I am trying to use KNN for imputing categorical variables in python.
In order to do so, a typical way is to one hot encode the variables before. However sklearn OneHotEncoder() doesn't handle NAs so you need to rename them to something which creates a seperate variable.
Small reproducible example:
import pandas as pd
import numpy as np
from sklearn.preprocessing import OneHotEncoder
from sklearn.impute import SimpleImputer
#Create random pandas with categories to impute
data0 = pd.DataFrame(columns=["1","2"],data = [["A",np.nan],["B","A"],[np.nan,"A"],["A","B"]])
original data frame:
data0
1 2
0 A NaN
1 B A
2 NaN A
3 A B
Proceed with one hot encoding:
#Rename for sklearn OHE
enc_missing = SimpleImputer(strategy="constant",fill_value="missing")

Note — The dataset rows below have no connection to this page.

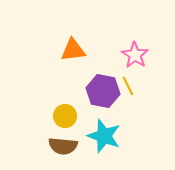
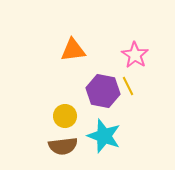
brown semicircle: rotated 12 degrees counterclockwise
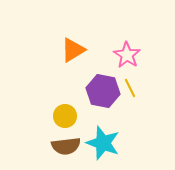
orange triangle: rotated 24 degrees counterclockwise
pink star: moved 8 px left
yellow line: moved 2 px right, 2 px down
cyan star: moved 1 px left, 7 px down
brown semicircle: moved 3 px right
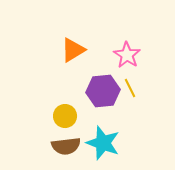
purple hexagon: rotated 16 degrees counterclockwise
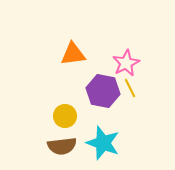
orange triangle: moved 4 px down; rotated 24 degrees clockwise
pink star: moved 1 px left, 8 px down; rotated 12 degrees clockwise
purple hexagon: rotated 16 degrees clockwise
brown semicircle: moved 4 px left
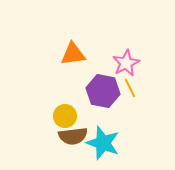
brown semicircle: moved 11 px right, 10 px up
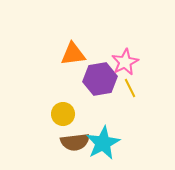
pink star: moved 1 px left, 1 px up
purple hexagon: moved 3 px left, 12 px up; rotated 20 degrees counterclockwise
yellow circle: moved 2 px left, 2 px up
brown semicircle: moved 2 px right, 6 px down
cyan star: rotated 24 degrees clockwise
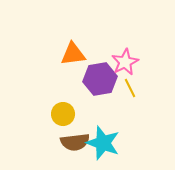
cyan star: rotated 24 degrees counterclockwise
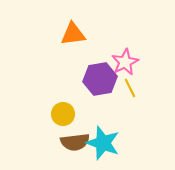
orange triangle: moved 20 px up
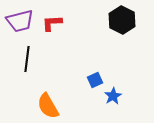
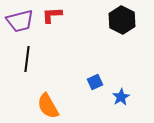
red L-shape: moved 8 px up
blue square: moved 2 px down
blue star: moved 8 px right, 1 px down
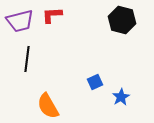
black hexagon: rotated 12 degrees counterclockwise
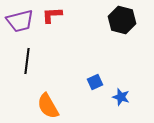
black line: moved 2 px down
blue star: rotated 24 degrees counterclockwise
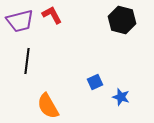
red L-shape: rotated 65 degrees clockwise
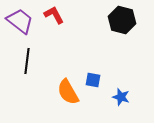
red L-shape: moved 2 px right
purple trapezoid: rotated 128 degrees counterclockwise
blue square: moved 2 px left, 2 px up; rotated 35 degrees clockwise
orange semicircle: moved 20 px right, 14 px up
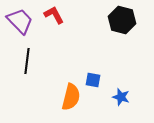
purple trapezoid: rotated 8 degrees clockwise
orange semicircle: moved 3 px right, 5 px down; rotated 136 degrees counterclockwise
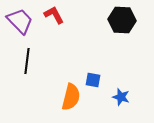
black hexagon: rotated 12 degrees counterclockwise
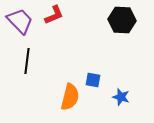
red L-shape: rotated 95 degrees clockwise
orange semicircle: moved 1 px left
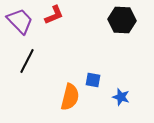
black line: rotated 20 degrees clockwise
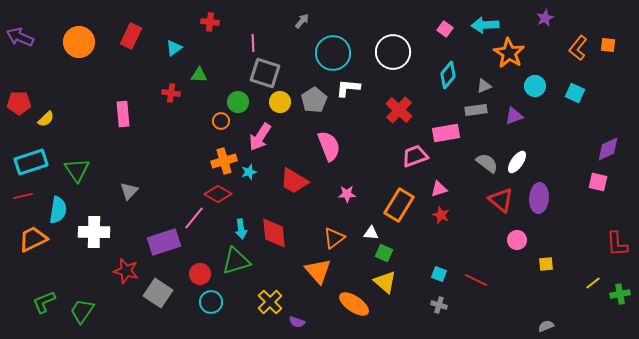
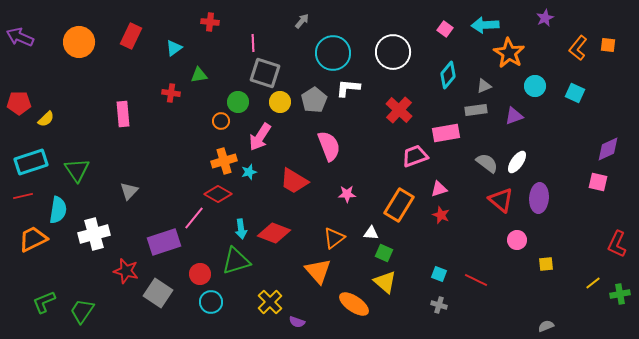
green triangle at (199, 75): rotated 12 degrees counterclockwise
white cross at (94, 232): moved 2 px down; rotated 16 degrees counterclockwise
red diamond at (274, 233): rotated 64 degrees counterclockwise
red L-shape at (617, 244): rotated 28 degrees clockwise
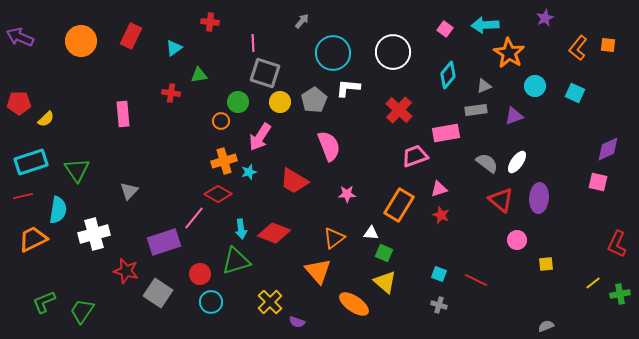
orange circle at (79, 42): moved 2 px right, 1 px up
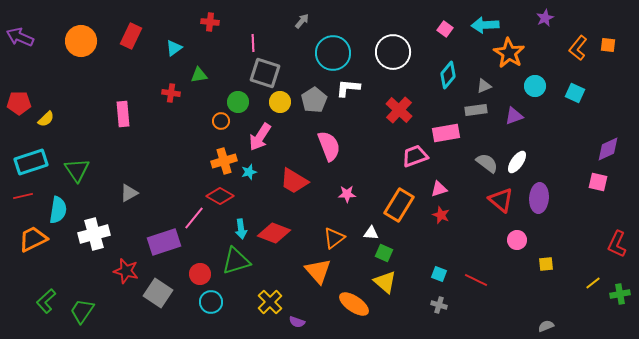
gray triangle at (129, 191): moved 2 px down; rotated 18 degrees clockwise
red diamond at (218, 194): moved 2 px right, 2 px down
green L-shape at (44, 302): moved 2 px right, 1 px up; rotated 20 degrees counterclockwise
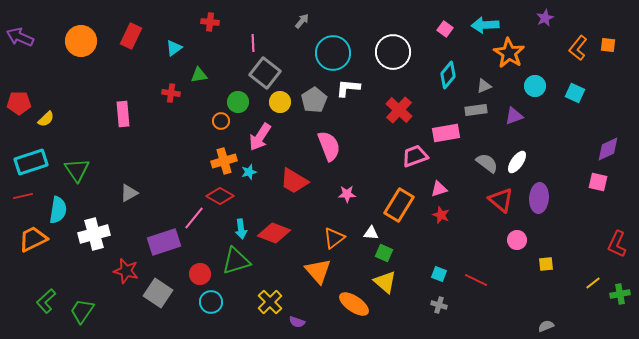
gray square at (265, 73): rotated 20 degrees clockwise
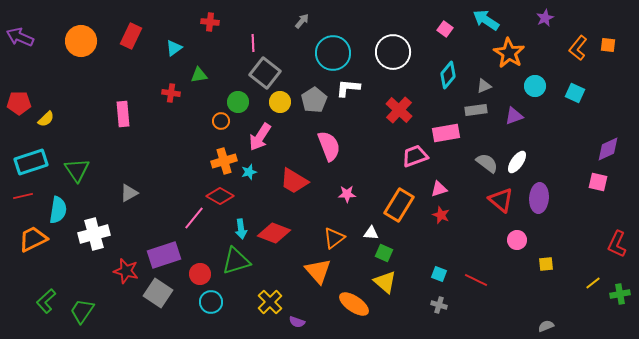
cyan arrow at (485, 25): moved 1 px right, 5 px up; rotated 36 degrees clockwise
purple rectangle at (164, 242): moved 13 px down
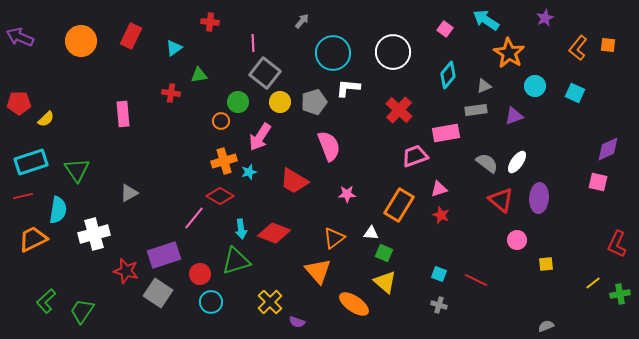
gray pentagon at (314, 100): moved 2 px down; rotated 15 degrees clockwise
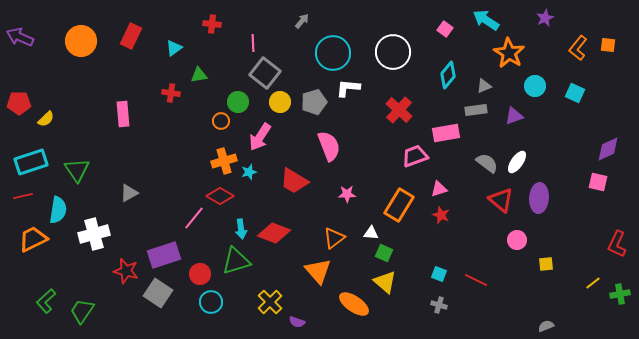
red cross at (210, 22): moved 2 px right, 2 px down
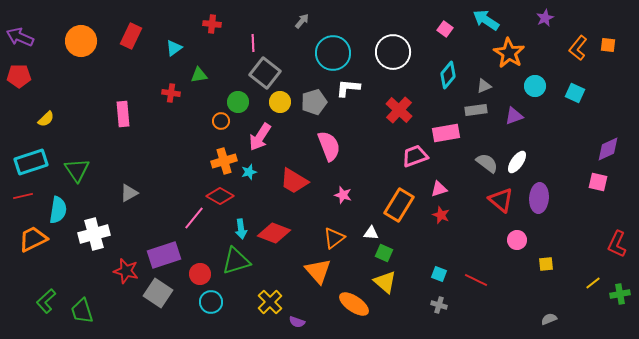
red pentagon at (19, 103): moved 27 px up
pink star at (347, 194): moved 4 px left, 1 px down; rotated 18 degrees clockwise
green trapezoid at (82, 311): rotated 52 degrees counterclockwise
gray semicircle at (546, 326): moved 3 px right, 7 px up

data1 = enc_missing.fit_transform(data0)
# Perform OHE:
OHE = OneHotEncoder(sparse=False)
data_OHE = OHE.fit_transform(data1)
Data_OHE is now one hot encoded:
Data_OHE
array([[1., 0., 0., 0., 0., 1.],
[0., 1., 0., 1., 0., 0.],
[0., 0., 1., 1., 0., 0.],
[1., 0., 0., 0., 1., 0.]])
But because of the seperate "missing" category - i dont have any nans to impute anymore.
My desired output of one hot encoding
array([[1, 0, np.nan, np.nan],
[0, 1, 1, 0 ],
[np.nan, np.nan, 1, 0 ],
[1, 0, 0, 1 ]
])
Such that I keep nans for later imputation.
Do you know any way to do this?
From my understanding this is something that has been discussed in the scikit-learn Github repo here
and here, i.e. to make OneHotEncoder handle this automatically with a handle_missing
argument, but i am unsure of the status of their work.